Activity | Nothing outside the lines below from the one containing "middle tip: (993, 949)" through the one containing "thumb cmc: (311, 374)" is to be printed; print those exactly, ends included, and drop the pictures.

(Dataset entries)
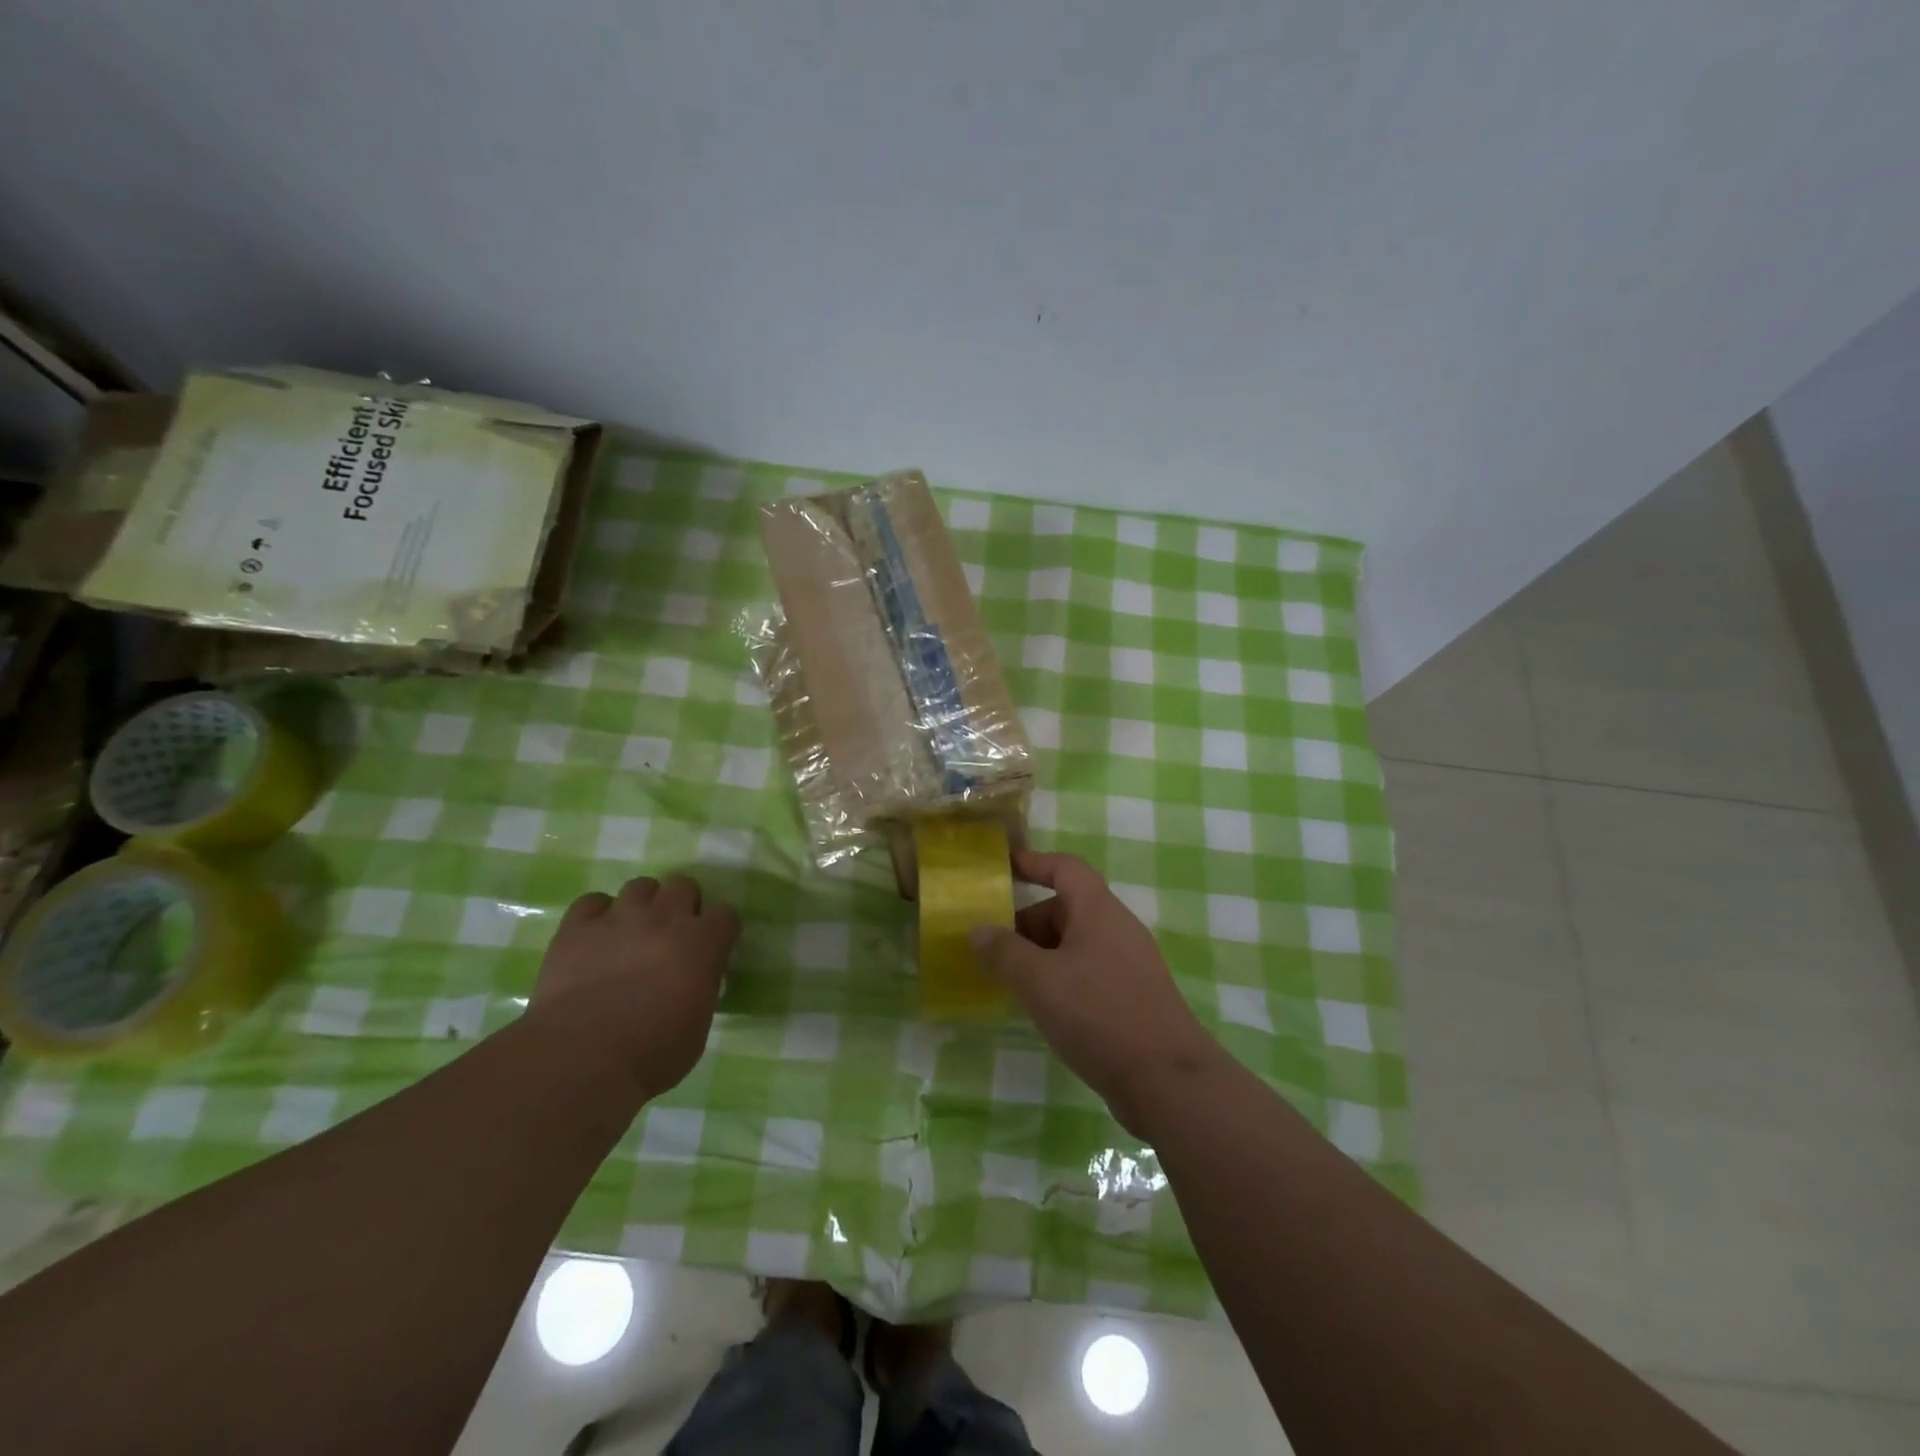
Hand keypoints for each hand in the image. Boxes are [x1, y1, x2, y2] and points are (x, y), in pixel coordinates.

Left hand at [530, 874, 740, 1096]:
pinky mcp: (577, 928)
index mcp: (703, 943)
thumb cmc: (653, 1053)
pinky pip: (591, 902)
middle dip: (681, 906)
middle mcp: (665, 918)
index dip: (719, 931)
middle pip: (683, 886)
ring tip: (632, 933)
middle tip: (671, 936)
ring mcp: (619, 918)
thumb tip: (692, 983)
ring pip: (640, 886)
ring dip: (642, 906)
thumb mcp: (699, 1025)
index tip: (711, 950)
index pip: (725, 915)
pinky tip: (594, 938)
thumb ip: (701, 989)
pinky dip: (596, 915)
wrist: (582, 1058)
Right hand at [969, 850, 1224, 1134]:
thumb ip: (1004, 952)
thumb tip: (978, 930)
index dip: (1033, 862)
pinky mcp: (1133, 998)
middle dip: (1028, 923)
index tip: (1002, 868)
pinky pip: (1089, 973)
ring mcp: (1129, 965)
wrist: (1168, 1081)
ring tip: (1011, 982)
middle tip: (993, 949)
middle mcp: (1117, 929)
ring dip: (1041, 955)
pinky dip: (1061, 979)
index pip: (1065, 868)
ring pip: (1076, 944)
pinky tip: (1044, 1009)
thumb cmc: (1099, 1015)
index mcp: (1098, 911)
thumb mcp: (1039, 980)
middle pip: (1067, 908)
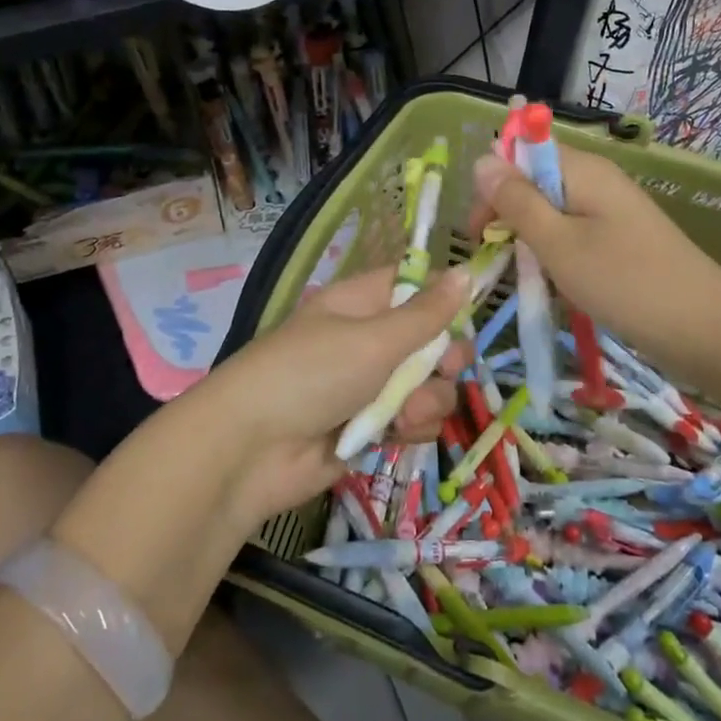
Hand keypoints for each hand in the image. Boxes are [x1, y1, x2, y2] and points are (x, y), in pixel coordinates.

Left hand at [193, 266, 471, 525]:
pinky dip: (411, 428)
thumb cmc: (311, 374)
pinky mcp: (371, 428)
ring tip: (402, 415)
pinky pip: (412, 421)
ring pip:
* * *
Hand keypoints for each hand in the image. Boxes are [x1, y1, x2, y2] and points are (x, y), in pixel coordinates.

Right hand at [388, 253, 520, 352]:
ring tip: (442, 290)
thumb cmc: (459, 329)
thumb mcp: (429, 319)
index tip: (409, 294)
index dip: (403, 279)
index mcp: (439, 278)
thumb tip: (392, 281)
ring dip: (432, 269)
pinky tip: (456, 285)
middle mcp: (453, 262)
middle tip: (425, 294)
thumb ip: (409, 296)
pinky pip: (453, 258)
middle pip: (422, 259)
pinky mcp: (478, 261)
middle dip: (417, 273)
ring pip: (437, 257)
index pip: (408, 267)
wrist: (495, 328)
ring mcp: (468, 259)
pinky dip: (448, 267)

Answer to this exercise |
middle tip: (993, 949)
middle mcp: (1117, 929)
ring dip: (1041, 955)
pinky dip: (1061, 979)
index pip: (1065, 868)
ring pip: (1076, 944)
pinky tip: (1044, 1009)
thumb cmc: (1099, 1015)
index mcp: (1098, 911)
thumb mcp: (1039, 980)
middle pip: (1067, 908)
Hand keypoints for each hand in the image. Boxes are [x1, y1, x2, y2] and points are (x, y), in pixel coordinates.

Left hand at [193, 266, 471, 525]:
pinky dip: (411, 428)
thumb cmc: (311, 374)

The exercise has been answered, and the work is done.